The fact is that there will be hundreds of registered offenders unable to return to homes. However, the issue for those sex offenders gets more complicated than that according to how NC law is specifically written:
1. Offenders changing counties must report IN-PERSON within 3 business days to the sheriff of the county of current residence and within 10 days to the sheriff of the new county of face a felony charge. But what if that the originating county has limited resources to operate? It places offenders squarely in the middle against a ticking time clock. 14-208.9(a) [2007 S.L. 213]
2. If an offender wishes or must relocate from NC to let’s say over the border in SC, he/she must report IN-PERSON to the originating county at least 3 business days before person intends to leave North Carolina or face a felony charge. 14-208.9(b) [2006 S.L. 247]
3. If, for example, an offender works at Walmart but the store wants to temporarily reassign the offender to another operational store because one store is damaged or inoperable (even if the store is in the same county), then the offender must notify the sheriff within 72 hours or risk a felony charge. 14-208.8A [2006 S.L. 247; 2007 S.L. 484]
4. Lastly, registered offenders are prohibited by state law from seeking public housing assistance. This means, no housing for registered offenders and perhaps if a background check shows a prior sexual offense but no longer meets registry requirements. When happens if FEMA begins handing out FEMA trailers or hotel rooms? Where will offenders go? Essentially, we are creating another Florida “living under a bridge” situation right here in North Carolina.
Many counties in NC are closed due to the hurricane and perhaps damaged by floodwaters. However, sheriffs will insist that jails and deputy operations are 24/7 even if it means offenders are unable to maneuver in conditions or heeding the governor to stay off roads. The fact is, the law doesn’t stop and neither will sheriffs to keep their recidivism rates high for reporting purposes. Even if there are charges and they are dropped by a sympathetic judge, the fact remains that the offenders would have to pay out of pocket for legal fees which can range from $5K-$7K. Let’s face some real facts that county prosecutors and law enforcement are not our friends or advocates especially when a felony charge is listed on the warrant. The law as written never takes into account issues of disasters or the danger of conditions – unless there are specific provisions in the law. These issues are always left up to judges which could take months before a case is heard.

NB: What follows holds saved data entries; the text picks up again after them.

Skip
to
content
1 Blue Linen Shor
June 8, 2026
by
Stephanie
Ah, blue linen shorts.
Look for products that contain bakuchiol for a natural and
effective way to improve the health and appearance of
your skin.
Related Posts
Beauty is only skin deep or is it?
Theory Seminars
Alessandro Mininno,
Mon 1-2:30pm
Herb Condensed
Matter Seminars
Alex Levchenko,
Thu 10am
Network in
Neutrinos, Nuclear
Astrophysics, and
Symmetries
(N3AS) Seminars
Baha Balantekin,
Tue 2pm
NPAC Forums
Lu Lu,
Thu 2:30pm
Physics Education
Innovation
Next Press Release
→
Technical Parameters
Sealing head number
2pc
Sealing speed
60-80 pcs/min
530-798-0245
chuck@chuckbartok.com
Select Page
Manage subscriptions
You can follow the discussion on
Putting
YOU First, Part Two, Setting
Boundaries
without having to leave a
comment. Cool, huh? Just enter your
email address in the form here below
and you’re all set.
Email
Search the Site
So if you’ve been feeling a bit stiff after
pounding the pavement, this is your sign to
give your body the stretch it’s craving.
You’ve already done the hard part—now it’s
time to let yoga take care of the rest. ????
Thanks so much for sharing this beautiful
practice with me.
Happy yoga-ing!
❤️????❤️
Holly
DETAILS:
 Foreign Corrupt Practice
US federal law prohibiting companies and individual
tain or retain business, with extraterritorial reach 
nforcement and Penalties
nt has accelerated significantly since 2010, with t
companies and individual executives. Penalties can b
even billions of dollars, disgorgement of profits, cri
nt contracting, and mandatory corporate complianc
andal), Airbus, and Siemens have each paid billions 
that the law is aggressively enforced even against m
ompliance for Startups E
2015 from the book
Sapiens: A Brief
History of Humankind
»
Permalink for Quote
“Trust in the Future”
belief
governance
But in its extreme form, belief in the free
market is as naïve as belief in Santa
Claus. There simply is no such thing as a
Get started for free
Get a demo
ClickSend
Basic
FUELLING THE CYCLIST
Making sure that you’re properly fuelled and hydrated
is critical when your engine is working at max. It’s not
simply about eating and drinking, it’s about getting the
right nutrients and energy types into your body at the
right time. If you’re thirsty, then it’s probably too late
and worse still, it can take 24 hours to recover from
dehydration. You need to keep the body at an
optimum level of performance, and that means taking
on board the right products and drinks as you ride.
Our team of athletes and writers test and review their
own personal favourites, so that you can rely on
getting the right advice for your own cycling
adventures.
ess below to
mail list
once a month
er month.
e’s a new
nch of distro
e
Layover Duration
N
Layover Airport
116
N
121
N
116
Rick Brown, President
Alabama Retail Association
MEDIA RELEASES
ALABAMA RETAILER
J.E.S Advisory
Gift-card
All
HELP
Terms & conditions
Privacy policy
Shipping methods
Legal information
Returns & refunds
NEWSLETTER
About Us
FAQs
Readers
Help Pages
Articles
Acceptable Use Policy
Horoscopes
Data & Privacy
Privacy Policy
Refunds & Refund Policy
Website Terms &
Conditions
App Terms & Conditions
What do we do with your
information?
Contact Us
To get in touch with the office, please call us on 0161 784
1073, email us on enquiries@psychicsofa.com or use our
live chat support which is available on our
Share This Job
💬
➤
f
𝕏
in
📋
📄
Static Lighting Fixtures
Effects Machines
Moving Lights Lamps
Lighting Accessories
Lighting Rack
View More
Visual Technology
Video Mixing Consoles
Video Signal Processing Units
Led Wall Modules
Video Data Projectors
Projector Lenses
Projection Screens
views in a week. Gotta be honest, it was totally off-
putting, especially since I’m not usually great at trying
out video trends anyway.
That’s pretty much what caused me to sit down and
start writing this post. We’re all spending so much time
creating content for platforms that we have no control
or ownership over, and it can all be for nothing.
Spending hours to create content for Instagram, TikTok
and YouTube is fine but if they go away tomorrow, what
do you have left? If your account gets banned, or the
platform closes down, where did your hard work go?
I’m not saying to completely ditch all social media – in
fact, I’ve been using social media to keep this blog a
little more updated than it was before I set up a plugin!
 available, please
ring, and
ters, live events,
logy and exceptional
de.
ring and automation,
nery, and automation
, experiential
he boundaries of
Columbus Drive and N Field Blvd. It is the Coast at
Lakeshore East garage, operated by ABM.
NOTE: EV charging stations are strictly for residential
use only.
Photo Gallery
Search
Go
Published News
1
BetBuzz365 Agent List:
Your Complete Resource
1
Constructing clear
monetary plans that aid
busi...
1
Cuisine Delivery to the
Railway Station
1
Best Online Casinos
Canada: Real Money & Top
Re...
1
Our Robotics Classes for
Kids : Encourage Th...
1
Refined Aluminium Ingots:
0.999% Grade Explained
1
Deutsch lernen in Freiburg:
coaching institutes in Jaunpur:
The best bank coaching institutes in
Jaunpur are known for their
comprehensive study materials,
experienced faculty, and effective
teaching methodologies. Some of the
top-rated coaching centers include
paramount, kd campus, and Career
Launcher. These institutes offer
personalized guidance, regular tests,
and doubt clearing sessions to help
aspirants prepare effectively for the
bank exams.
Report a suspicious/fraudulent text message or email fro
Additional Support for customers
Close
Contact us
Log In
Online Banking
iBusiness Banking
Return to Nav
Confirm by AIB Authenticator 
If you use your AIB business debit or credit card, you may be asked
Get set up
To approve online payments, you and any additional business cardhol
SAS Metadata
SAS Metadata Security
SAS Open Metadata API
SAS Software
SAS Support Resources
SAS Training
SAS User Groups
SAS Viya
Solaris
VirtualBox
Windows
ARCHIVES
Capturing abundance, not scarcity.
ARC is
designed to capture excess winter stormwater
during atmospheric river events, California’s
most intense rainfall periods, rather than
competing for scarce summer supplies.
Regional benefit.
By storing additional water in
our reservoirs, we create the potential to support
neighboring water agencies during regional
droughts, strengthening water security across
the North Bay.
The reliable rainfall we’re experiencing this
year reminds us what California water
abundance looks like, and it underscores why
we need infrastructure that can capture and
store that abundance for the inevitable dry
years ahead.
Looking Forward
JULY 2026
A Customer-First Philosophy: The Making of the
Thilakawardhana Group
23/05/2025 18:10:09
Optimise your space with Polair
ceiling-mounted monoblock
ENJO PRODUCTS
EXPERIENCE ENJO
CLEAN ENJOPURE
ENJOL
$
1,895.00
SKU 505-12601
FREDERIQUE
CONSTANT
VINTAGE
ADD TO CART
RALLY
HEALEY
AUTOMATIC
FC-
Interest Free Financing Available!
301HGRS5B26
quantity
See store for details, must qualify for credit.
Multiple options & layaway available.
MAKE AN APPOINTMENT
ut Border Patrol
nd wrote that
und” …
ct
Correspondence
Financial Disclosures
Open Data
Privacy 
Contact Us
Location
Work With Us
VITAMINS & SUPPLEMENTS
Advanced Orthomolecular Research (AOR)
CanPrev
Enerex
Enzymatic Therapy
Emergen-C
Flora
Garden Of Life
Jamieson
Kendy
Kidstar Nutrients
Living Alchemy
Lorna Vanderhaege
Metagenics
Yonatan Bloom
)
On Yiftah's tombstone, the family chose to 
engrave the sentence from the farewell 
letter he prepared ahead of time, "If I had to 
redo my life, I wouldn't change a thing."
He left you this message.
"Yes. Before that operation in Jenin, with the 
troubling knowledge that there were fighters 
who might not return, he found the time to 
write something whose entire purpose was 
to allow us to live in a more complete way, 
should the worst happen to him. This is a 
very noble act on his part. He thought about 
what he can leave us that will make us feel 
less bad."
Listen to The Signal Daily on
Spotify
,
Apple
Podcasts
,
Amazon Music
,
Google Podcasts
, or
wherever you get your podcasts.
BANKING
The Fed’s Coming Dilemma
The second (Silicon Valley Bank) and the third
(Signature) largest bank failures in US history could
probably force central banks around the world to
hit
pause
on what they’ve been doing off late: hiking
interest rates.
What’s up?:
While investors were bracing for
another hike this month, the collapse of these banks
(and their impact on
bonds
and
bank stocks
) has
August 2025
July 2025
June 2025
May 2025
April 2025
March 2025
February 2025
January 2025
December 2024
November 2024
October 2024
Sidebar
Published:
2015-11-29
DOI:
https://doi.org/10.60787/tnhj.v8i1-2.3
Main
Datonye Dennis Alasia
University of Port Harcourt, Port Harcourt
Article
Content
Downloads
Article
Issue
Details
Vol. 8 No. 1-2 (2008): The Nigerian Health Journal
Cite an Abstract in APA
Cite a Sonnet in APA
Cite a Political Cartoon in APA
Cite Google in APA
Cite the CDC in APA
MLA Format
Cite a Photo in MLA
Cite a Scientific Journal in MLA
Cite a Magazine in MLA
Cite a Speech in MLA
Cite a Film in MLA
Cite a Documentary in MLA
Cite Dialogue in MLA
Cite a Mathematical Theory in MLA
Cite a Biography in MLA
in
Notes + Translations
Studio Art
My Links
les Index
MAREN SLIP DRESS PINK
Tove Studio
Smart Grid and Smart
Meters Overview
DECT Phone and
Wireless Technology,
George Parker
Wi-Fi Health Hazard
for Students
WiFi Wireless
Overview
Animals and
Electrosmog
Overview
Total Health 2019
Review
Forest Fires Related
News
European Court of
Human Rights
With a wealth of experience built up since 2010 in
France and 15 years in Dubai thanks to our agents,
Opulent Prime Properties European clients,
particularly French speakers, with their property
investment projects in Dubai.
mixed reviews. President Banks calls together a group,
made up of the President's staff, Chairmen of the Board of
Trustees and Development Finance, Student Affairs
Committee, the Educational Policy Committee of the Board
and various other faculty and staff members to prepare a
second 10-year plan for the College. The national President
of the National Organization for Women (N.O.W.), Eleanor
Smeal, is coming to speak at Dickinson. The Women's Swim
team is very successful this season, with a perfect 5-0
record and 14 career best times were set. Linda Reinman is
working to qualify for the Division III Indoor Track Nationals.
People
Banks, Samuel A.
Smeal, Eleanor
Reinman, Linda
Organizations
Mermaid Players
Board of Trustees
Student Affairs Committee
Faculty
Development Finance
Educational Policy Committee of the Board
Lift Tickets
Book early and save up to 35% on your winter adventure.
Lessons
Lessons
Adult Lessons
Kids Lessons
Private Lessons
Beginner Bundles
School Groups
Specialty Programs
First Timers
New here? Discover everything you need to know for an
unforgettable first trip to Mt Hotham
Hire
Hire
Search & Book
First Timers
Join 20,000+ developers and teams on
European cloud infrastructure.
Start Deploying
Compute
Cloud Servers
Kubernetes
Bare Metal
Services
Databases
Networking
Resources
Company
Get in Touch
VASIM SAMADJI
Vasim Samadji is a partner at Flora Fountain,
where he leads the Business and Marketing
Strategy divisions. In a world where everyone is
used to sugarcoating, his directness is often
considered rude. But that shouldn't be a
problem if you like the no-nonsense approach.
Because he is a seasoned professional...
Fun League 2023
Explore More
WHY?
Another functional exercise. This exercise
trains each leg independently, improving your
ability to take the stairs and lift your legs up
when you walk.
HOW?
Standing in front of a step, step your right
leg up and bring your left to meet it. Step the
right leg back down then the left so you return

This is why this is a critical time for NARSOL and its members to become engaged in heavily advocating and changing the registry and its effects on human beings during moments of crisis. The reporting backstory reporters want is no longer relevant and distracts from the overall message. The core focus should be on the now and future. The past of an offender is irrelevant because it dehumanizes offenders within society and distracts from the focal issue at hand.
You are correct to assess the nomad and refugee example. I have repeatedly said, “sex offenders in America are stateless citizens” when passports are taken away at airports, denial of housing, movement, liberty from civil commitments, and the only crime where an individual must report in-person to law enforcement when not on official probation.